• _SUPPLIED PASSAGE_:
+++++
Let $f_i$ be the number of $i$-dimensional faces in a $d$-dimensional simplicial complex $\Delta $. Recall that the **$f$-vector** of $\Delta $ is the vector $(f_{-1},f_0,f_1,\dots ,f_d)$ where $f_{-1}=1$ (counting the empty set as the unique $-1$-dimensional face). There are lots of known constraints on which vectors can arise as $f$-vectors for various classes of simplicial complexes.

**Question 1:** are there interesting classes $C$ of simplicial complexes where these known constraints on $f$-vectors in $C$ are sufficient to determine the $f$-vector $f(\Delta )$ of any complex $\Delta $ known to be an element of $C$ if what you are given is the unordered list of coordinates in $f(\Delta )$?

Now an analogous question for graded posets. Given a finite, graded poset $P$, recall that its **rank-generating function** is the polynomial $\sum_{i=0}^n a_i x^i$ where $a_i$ is the number of elements of rank $i$ in $P$ and $n$ is the rank of $P$.

**Question 2:** are there interesting classes of posets $P$ for which we can recover the rank-generating function from its unordered list of coefficients?

What motivated my two questions was thinking just a little about the following MathOverflow question:

Constructing a field from a spherical building

Specifically, a $d$-dimensional Tits building has the property that its vertices may be colored with $d+1$ colors so that no two vertices in a face have the same color. In the case of finite buildings, I wondered if counting how many vertices there are in each color class would provide enough information to recognize which color class is which. For instance, when the vertices are indexed by the subspaces of a finite vector space, then the colors indicate the dimensions of these subspaces. In this case, the numbers of vertices of the various colors will be the coefficients in the rank-generating function of a geometric lattice, so a positive solution to question 2 for geometric lattices would suffice to do this.

I haven't actually spent time trying to solve these questions, but rather just decided to throw these questions out here, since they were based on another MathOverflow question. I'd be interested either in classes with a positive answer or in ones where it can be demonstrated that this is not possible. It seemed like knowing unimodality would be helpful, for instance, but not enough by itself; there's also the issue in question 1 of being given the $f$-vector coordinates rather than the (more nicely behaved) $h$-vector coordinates.
+++++
• _SOURCE DATA_:
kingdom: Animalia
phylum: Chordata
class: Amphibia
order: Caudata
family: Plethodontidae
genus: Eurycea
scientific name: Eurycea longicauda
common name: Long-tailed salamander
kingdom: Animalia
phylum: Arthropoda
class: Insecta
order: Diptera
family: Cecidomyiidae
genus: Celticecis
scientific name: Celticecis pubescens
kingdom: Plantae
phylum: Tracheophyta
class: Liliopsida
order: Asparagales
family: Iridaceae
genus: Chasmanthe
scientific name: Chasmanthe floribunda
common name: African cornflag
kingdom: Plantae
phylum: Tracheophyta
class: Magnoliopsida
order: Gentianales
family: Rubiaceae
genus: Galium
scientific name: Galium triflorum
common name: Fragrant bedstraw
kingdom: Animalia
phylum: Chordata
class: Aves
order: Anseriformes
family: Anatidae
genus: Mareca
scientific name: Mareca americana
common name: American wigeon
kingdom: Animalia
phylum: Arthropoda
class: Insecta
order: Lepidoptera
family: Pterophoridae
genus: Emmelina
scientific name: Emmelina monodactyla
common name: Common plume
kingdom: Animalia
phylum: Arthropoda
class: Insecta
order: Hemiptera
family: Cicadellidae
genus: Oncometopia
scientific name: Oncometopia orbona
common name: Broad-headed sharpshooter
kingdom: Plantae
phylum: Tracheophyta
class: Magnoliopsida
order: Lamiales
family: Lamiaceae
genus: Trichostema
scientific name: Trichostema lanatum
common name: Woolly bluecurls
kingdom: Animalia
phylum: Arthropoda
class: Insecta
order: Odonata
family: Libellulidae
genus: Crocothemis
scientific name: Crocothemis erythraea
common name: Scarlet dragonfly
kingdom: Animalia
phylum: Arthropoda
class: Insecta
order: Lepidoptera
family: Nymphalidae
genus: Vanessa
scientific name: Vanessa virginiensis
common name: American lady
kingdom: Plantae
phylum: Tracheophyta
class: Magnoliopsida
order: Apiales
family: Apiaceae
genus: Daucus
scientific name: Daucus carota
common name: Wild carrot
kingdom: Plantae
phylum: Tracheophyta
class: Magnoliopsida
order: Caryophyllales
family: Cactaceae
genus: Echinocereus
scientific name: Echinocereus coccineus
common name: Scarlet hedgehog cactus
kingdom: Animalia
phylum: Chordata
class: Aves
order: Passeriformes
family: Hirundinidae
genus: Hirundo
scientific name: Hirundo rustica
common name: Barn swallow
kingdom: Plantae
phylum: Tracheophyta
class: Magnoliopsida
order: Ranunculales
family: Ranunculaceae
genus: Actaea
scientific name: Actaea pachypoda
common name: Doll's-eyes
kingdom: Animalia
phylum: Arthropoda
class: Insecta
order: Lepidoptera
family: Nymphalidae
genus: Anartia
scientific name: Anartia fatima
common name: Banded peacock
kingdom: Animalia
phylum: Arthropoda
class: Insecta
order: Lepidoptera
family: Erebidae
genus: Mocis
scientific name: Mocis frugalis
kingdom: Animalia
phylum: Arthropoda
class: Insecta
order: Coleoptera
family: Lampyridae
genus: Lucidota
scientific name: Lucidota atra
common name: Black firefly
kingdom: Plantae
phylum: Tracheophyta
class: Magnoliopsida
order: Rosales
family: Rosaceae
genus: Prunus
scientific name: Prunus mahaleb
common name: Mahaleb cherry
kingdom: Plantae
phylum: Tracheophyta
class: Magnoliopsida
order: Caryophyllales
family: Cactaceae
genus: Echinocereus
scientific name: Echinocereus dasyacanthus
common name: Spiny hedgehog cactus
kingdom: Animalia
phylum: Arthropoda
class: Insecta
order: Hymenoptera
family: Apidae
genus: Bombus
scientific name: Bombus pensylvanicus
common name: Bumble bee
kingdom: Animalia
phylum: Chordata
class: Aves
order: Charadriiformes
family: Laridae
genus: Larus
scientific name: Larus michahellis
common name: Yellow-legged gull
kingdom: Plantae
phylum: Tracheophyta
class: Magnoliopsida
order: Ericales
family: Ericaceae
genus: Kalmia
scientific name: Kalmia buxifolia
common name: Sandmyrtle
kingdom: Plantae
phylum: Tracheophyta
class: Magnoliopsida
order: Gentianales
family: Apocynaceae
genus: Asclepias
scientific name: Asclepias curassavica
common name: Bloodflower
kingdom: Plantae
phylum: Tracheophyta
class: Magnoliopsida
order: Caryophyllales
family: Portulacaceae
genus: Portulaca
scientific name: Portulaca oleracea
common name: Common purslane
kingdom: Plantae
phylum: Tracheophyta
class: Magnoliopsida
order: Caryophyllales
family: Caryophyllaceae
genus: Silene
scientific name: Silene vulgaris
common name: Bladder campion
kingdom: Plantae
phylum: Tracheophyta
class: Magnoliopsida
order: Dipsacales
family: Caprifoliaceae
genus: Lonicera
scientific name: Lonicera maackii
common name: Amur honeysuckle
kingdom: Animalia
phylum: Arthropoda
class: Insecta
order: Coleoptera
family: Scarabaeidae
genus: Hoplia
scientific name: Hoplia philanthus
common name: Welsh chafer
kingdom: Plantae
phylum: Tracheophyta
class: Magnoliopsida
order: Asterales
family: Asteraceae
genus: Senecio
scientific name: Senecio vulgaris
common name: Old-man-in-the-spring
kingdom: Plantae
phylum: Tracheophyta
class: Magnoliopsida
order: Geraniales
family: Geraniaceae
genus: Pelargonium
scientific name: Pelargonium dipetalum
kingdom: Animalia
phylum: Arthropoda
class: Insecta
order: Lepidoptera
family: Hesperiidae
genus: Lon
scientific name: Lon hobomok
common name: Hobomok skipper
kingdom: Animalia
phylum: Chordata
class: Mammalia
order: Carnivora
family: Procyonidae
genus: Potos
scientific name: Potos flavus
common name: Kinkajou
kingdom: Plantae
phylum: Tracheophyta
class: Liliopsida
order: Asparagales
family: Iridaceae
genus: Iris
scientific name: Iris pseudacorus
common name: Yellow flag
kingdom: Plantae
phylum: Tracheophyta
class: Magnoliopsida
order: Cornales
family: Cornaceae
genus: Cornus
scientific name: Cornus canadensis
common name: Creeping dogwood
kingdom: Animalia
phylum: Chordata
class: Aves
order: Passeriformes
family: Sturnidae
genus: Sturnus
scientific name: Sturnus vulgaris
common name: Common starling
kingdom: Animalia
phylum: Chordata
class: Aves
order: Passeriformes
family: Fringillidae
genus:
+++++
• _THINGS TO DO_:
A) Using the f-vector post, say whether each statement agrees with it. Answer yes or no for each, and quote the deciding words exactly.
(i) The first entry of the f-vector equals 1 because the empty set is counted as a face.
(ii) The author has spent time trying to solve the two questions.
(iii) Knowing unimodality would be enough by itself.
B) According to the f-vector post, how many colors can the vertices of a $d$-dimensional Tits building be colored with so that no two vertices in a face share a color?

• _TASK-BY-TASK SOLUTIONS_:
A)
(i) Yes: "counting the empty set as the unique $-1$-dimensional face"
(ii) No: "I haven't actually spent time trying to solve these questions"
(iii) No: "It seemed like knowing unimodality would be helpful, for instance, but not enough by itself"

B) $d+1$ colors.